A visual reasoning benchmark used to evaluate abstract pattern recognition in AI systems.
Raven's Progressive Matrices (RPM) is a nonverbal intelligence test consisting of visual puzzles in which a subject must identify the missing piece that completes a pattern within a matrix of geometric figures. Each puzzle presents a grid of shapes governed by underlying rules — such as transformations in size, rotation, color, or quantity — and the solver must infer those rules to select the correct answer from a set of candidates. Originally designed to measure fluid intelligence in humans without relying on language or prior knowledge, RPM has become a widely used benchmark for evaluating abstract reasoning in AI systems.
In machine learning research, RPM serves as a challenging testbed for visual and relational reasoning. Solving these matrices requires more than pattern matching; it demands the ability to identify abstract relationships, apply multi-step logical rules, and generalize across novel configurations. Convolutional neural networks and other standard deep learning architectures have historically struggled with RPM tasks, motivating the development of more structured approaches such as graph neural networks, relation networks, and neuro-symbolic models that explicitly represent and reason over relational structure.
Several synthetic datasets have been constructed to support RPM research in AI, most notably the Procedurally Generated Matrices (PGM) dataset and the RAVEN dataset, which provide large-scale training and evaluation sets with controlled rule complexity. These benchmarks allow researchers to probe specific reasoning capabilities — such as counting, progression, or analogy — and to measure how well models generalize to unseen rule combinations. Performance on these datasets has become a meaningful proxy for progress toward human-like abstract reasoning.
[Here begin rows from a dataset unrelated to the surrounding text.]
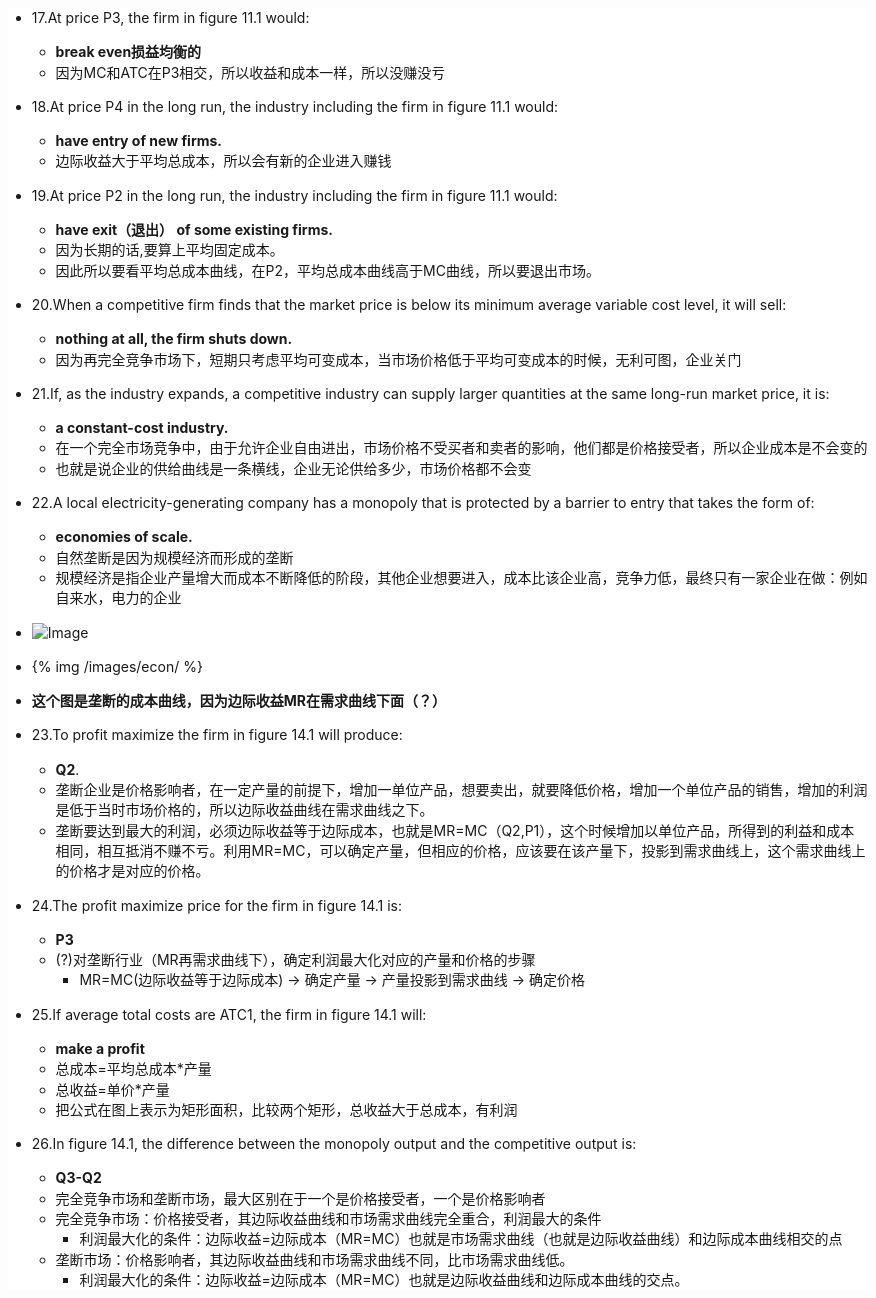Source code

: - 17.At price P3, the firm in figure 11.1 would:
    - **break even损益均衡的**
    - 因为MC和ATC在P3相交，所以收益和成本一样，所以没赚没亏
    
- 18.At price P4 in the long run, the industry including the firm in figure 11.1 would:
    - **have entry of new firms.**
    - 边际收益大于平均总成本，所以会有新的企业进入赚钱
    
- 19.At price P2 in the long run, the industry including the firm in figure 11.1 would:
    - **have exit（退出） of some existing firms.**
    - 因为长期的话,要算上平均固定成本。
    - 因此所以要看平均总成本曲线，在P2，平均总成本曲线高于MC曲线，所以要退出市场。
    
- 20.When a competitive firm finds that the market price is below its minimum average variable cost level, it will sell:
    - **nothing at all, the firm shuts down.**
    - 因为再完全竞争市场下，短期只考虑平均可变成本，当市场价格低于平均可变成本的时候，无利可图，企业关门
    
- 21.If, as the industry expands, a competitive industry can supply larger quantities at the same long-run market price, it is:
    - **a constant-cost industry.**
    - 在一个完全市场竞争中，由于允许企业自由进出，市场价格不受买者和卖者的影响，他们都是价格接受者，所以企业成本是不会变的
    - 也就是说企业的供给曲线是一条横线，企业无论供给多少，市场价格都不会变
    
- 22.A local electricity-generating company has a monopoly that is protected by a barrier to entry that takes the form of:
    - **economies of scale.**
    - 自然垄断是因为规模经济而形成的垄断
    - 规模经济是指企业产量增大而成本不断降低的阶段，其他企业想要进入，成本比该企业高，竞争力低，最终只有一家企业在做：例如自来水，电力的企业
    
- ![Image](/images/econ/3.png)
- {% img /images/econ/ %}
- **这个图是垄断的成本曲线，因为边际收益MR在需求曲线下面（？）**
- 23.To profit maximize the firm in figure 14.1 will produce:
    - **Q2**.
    - 垄断企业是价格影响者，在一定产量的前提下，增加一单位产品，想要卖出，就要降低价格，增加一个单位产品的销售，增加的利润是低于当时市场价格的，所以边际收益曲线在需求曲线之下。
    - 垄断要达到最大的利润，必须边际收益等于边际成本，也就是MR=MC（Q2,P1），这个时候增加以单位产品，所得到的利益和成本相同，相互抵消不赚不亏。利用MR=MC，可以确定产量，但相应的价格，应该要在该产量下，投影到需求曲线上，这个需求曲线上的价格才是对应的价格。
    
- 24.The profit maximize price for the firm in figure 14.1 is:
    - **P3**
    - (?)对垄断行业（MR再需求曲线下），确定利润最大化对应的产量和价格的步骤
        - MR=MC(边际收益等于边际成本) -> 确定产量 -> 产量投影到需求曲线 -> 确定价格
    
- 25.If average total costs are ATC1, the firm in figure 14.1 will:
    - **make a profit**
    - 总成本=平均总成本*产量
    - 总收益=单价*产量
    - 把公式在图上表示为矩形面积，比较两个矩形，总收益大于总成本，有利润
    
- 26.In figure 14.1, the difference between the monopoly output and the competitive output is:
    - **Q3-Q2**
    - 完全竞争市场和垄断市场，最大区别在于一个是价格接受者，一个是价格影响者
    - 完全竞争市场：价格接受者，其边际收益曲线和市场需求曲线完全重合，利润最大的条件
        - 利润最大化的条件：边际收益=边际成本（MR=MC）也就是市场需求曲线（也就是边际收益曲线）和边际成本曲线相交的点
    - 垄断市场：价格影响者，其边际收益曲线和市场需求曲线不同，比市场需求曲线低。
        - 利润最大化的条件：边际收益=边际成本（MR=MC）也就是边际收益曲线和边际成本曲线的交点。
    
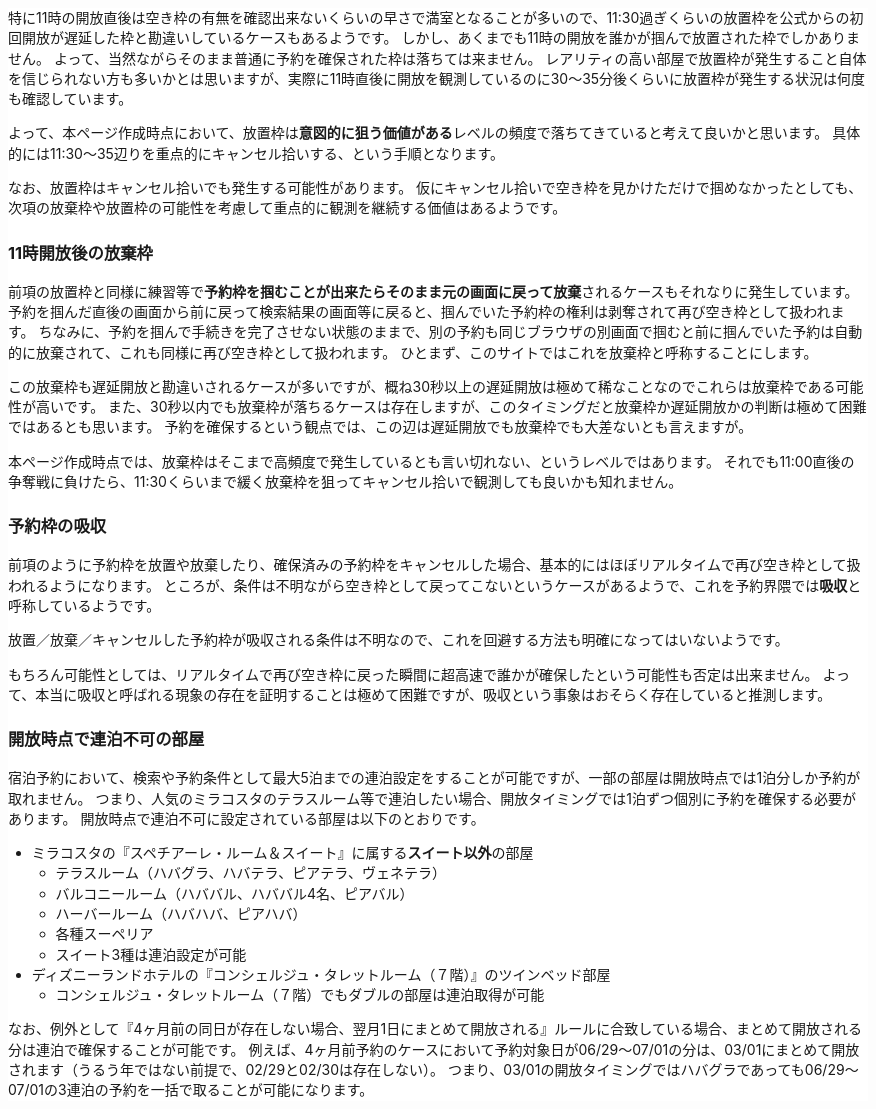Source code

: 特に11時の開放直後は空き枠の有無を確認出来ないくらいの早さで満室となることが多いので、11:30過ぎくらいの放置枠を公式からの初回開放が遅延した枠と勘違いしているケースもあるようです。
しかし、あくまでも11時の開放を誰かが掴んで放置された枠でしかありません。
よって、当然ながらそのまま普通に予約を確保された枠は落ちては来ません。
レアリティの高い部屋で放置枠が発生すること自体を信じられない方も多いかとは思いますが、実際に11時直後に開放を観測しているのに30～35分後くらいに放置枠が発生する状況は何度も確認しています。

よって、本ページ作成時点において、放置枠は**意図的に狙う価値がある**レベルの頻度で落ちてきていると考えて良いかと思います。
具体的には11:30～35辺りを重点的にキャンセル拾いする、という手順となります。

なお、放置枠はキャンセル拾いでも発生する可能性があります。
仮にキャンセル拾いで空き枠を見かけただけで掴めなかったとしても、次項の放棄枠や放置枠の可能性を考慮して重点的に観測を継続する価値はあるようです。


### 11時開放後の放棄枠

前項の放置枠と同様に練習等で**予約枠を掴むことが出来たらそのまま元の画面に戻って放棄**されるケースもそれなりに発生しています。
予約を掴んだ直後の画面から前に戻って検索結果の画面等に戻ると、掴んでいた予約枠の権利は剥奪されて再び空き枠として扱われます。
ちなみに、予約を掴んで手続きを完了させない状態のままで、別の予約も同じブラウザの別画面で掴むと前に掴んでいた予約は自動的に放棄されて、これも同様に再び空き枠として扱われます。
ひとまず、このサイトではこれを放棄枠と呼称することにします。

この放棄枠も遅延開放と勘違いされるケースが多いですが、概ね30秒以上の遅延開放は極めて稀なことなのでこれらは放棄枠である可能性が高いです。
また、30秒以内でも放棄枠が落ちるケースは存在しますが、このタイミングだと放棄枠か遅延開放かの判断は極めて困難ではあるとも思います。
予約を確保するという観点では、この辺は遅延開放でも放棄枠でも大差ないとも言えますが。

本ページ作成時点では、放棄枠はそこまで高頻度で発生しているとも言い切れない、というレベルではあります。
それでも11:00直後の争奪戦に負けたら、11:30くらいまで緩く放棄枠を狙ってキャンセル拾いで観測しても良いかも知れません。


### 予約枠の吸収

前項のように予約枠を放置や放棄したり、確保済みの予約枠をキャンセルした場合、基本的にはほぼリアルタイムで再び空き枠として扱われるようになります。
ところが、条件は不明ながら空き枠として戻ってこないというケースがあるようで、これを予約界隈では**吸収**と呼称しているようです。

放置／放棄／キャンセルした予約枠が吸収される条件は不明なので、これを回避する方法も明確になってはいないようです。

もちろん可能性としては、リアルタイムで再び空き枠に戻った瞬間に超高速で誰かが確保したという可能性も否定は出来ません。
よって、本当に吸収と呼ばれる現象の存在を証明することは極めて困難ですが、吸収という事象はおそらく存在していると推測します。


### 開放時点で連泊不可の部屋

宿泊予約において、検索や予約条件として最大5泊までの連泊設定をすることが可能ですが、一部の部屋は開放時点では1泊分しか予約が取れません。
つまり、人気のミラコスタのテラスルーム等で連泊したい場合、開放タイミングでは1泊ずつ個別に予約を確保する必要があります。
開放時点で連泊不可に設定されている部屋は以下のとおりです。

* ミラコスタの『スペチアーレ・ルーム＆スイート』に属する**スイート以外**の部屋
    * テラスルーム（ハバグラ、ハバテラ、ピアテラ、ヴェネテラ）
    * バルコニールーム（ハババル、ハババル4名、ピアバル）
    * ハーバールーム（ハバハバ、ピアハバ）
    * 各種スーペリア
    * スイート3種は連泊設定が可能
* ディズニーランドホテルの『コンシェルジュ・タレットルーム（７階）』のツインベッド部屋
    * コンシェルジュ・タレットルーム（７階）でもダブルの部屋は連泊取得が可能

なお、例外として『4ヶ月前の同日が存在しない場合、翌月1日にまとめて開放される』ルールに合致している場合、まとめて開放される分は連泊で確保することが可能です。
例えば、4ヶ月前予約のケースにおいて予約対象日が06/29～07/01の分は、03/01にまとめて開放されます（うるう年ではない前提で、02/29と02/30は存在しない）。
つまり、03/01の開放タイミングではハバグラであっても06/29～07/01の3連泊の予約を一括で取ることが可能になります。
RPM occupies an important place in the broader effort to build AI systems capable of general reasoning rather than narrow task performance. Because the test is designed to be culturally neutral and requires no domain-specific knowledge, strong performance signals genuine inferential ability rather than memorized associations. As AI research increasingly targets compositional generalization and systematic reasoning, Raven's Progressive Matrices remains one of the most principled and interpretable tools for measuring progress.